Pythagoras
Dale Sveum is not a mathematician.  In fact, he doesn’t seem to be much of a thinker.  So it’s unlikely that he understands that his fourth place Cubs really shouldn’t be bad.  They ought to be mediocre.

Woo!  Cubs fever.  Catch it.  And die.

You may know Pythagoras as a greek philosopher and mathematician from the sixth century BC (before Cubs), who developed a theorem about right triangles where a squared plus b squared equals c squared, then modestly named it after himself.

But Pythagoras was also the first sabermetrician, and he invented a wins expectancy chart based on a teams runs scored and runs allowed.  The Cubs, at this writing are 22-30, but according to Pythagoras they should be 27-25.  That’s right, our merry band of misfits should have a winning record.  Any team giving regular at bats to Luis Valbuena and Nate Schierholtz can’t help but be terrific.

The Cubs are the only team in baseball who have scored more runs than they’ve allowed that does not have a winning record.

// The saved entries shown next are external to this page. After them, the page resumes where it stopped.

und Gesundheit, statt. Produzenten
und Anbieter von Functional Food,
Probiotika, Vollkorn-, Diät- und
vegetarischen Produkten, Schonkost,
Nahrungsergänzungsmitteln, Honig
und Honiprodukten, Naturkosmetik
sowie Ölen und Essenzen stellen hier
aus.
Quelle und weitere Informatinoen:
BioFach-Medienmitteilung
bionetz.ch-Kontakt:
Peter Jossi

They lead the NL in doubles, are third in homers, third in extra base hits, third in slugging and fifth in stolen bases.

They are seventh in ERA, but have allowed the fewest hits in the league.  Their problems are that they walk too many guys (fifth most), and don’t walk themselves (dead last).  They’re not last in on base average, but they can see it from where they are (fourth worst).

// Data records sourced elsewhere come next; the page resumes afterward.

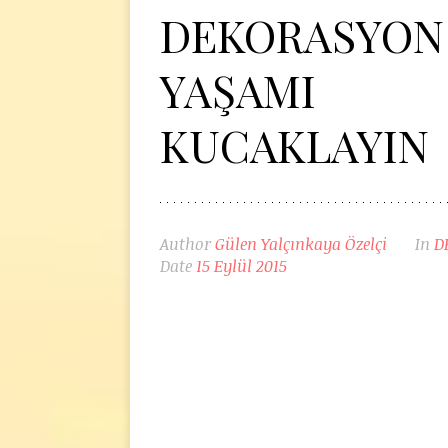
DEKORASYON 
YAŞAMI
KUCAKLAYIN
Author
Gülen Yalçınkaya Özelçi
In
D
Date
15 Eylül 2015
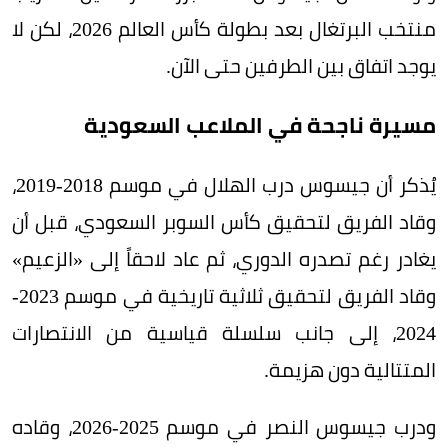
منتخب البرتغال بعد بطولة كأس العالم 2026، لكن لا
يوجد اتفاق بين الطرفين حتى الآن.
مسيرة ناجحة في الملاعب السعودية
يُذكر أن جيسوس درب الهلال في موسم 2018-2019،
وقاد الفريق لتحقيق كأس السوبر السعودي، قبل أن
يغادر رغم تصدره الدوري، ثم عاد لاحقاً إلى «الزعيم»
وقاد الفريق لتحقيق ثلاثية تاريخية في موسم 2023-
2024، إلى جانب سلسلة قياسية من الانتصارات
المتتالية دون هزيمة.
ودرب جيسوس النصر في موسم 2025-2026، وقاده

So what does this all mean?  Over the course of the season they should get closer and closer to .500, and dare we expect they might get over it?

Let’s not get carried away.  They don’t beat good teams.  They are 5-17 combined against Pissburgh, Cincinnati, San Francisco and Atlanta.  They’ve only played St. Louis twice.  They did play well against the Rangers and Nationals, but they can’t beat the Brewers (1-4) and everybody else hammers the pathetic, last place Brewers.

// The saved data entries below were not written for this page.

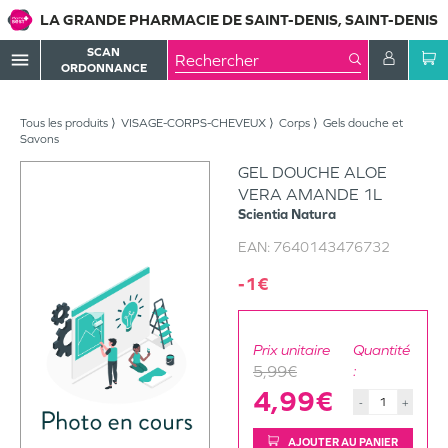
LA GRANDE PHARMACIE DE SAINT-DENIS, SAINT-DENIS
SCAN
menu
ORDONNANCE
Tous les produits
VISAGE-CORPS-CHEVEUX
Corps
Gels douche et
Savons
GEL DOUCHE ALOE
VERA AMANDE 1L
Scientia Natura
EAN:
7640143476732
-1€
Prix unitaire
Quantité
5,99€
:
4,99€
-
+
AJOUTER AU PANIER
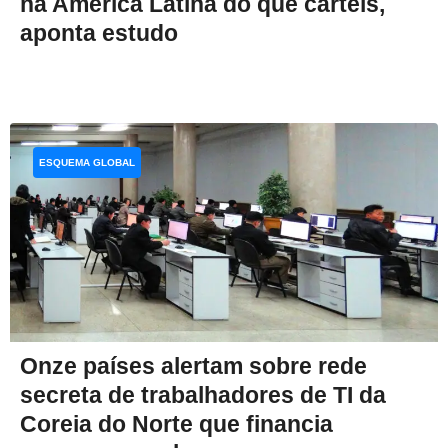
na América Latina do que cartéis,
aponta estudo
ESQUEMA GLOBAL
Onze países alertam sobre rede
secreta de trabalhadores de TI da
Coreia do Norte que financia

We know why they lose.  They don’t consistently get runners on, the bullpen until very recently was atrocious and they are tied for second in errors and second in worst fielding percentage.

They are, however, strangely fun to watch.  They just seem like a really good bunch of guys who play hard.  Good starting pitching makes teams appear more competitive and competent than maybe they really are.

What we’re not so sure about though, is if Dale Sveum is a complete dumb shit or not.  I tend to lean in the direction of him being a full-blown idiot.  Baseball managers don’t need to be Rhodes Scholars, but even for this historically genius bunch, Dale seems a bit slow.  He says really stupid stuff like that Luis Valbuena was on pace for 30 homers when he would have needed an extra 50 games or so for that to be true.  That Travis Wood is the best pitcher in baseball.  He mangles the English language on a regular basis.  Not that my beloved Lou Piniella didn’t do that, but nobody with a brain doubted that Lou knew his baseball stuff.

The Cubs have been so talent bereft the last two years there’s no real way to knowing if Dale is doing a great job, a lousy job or somewhere in between.  I just can’t shake the idea that he was hired to get the Cubs through the rebuilding years only to be replaced by a real manager.

Or, maybe Pythagoras is just full of shit.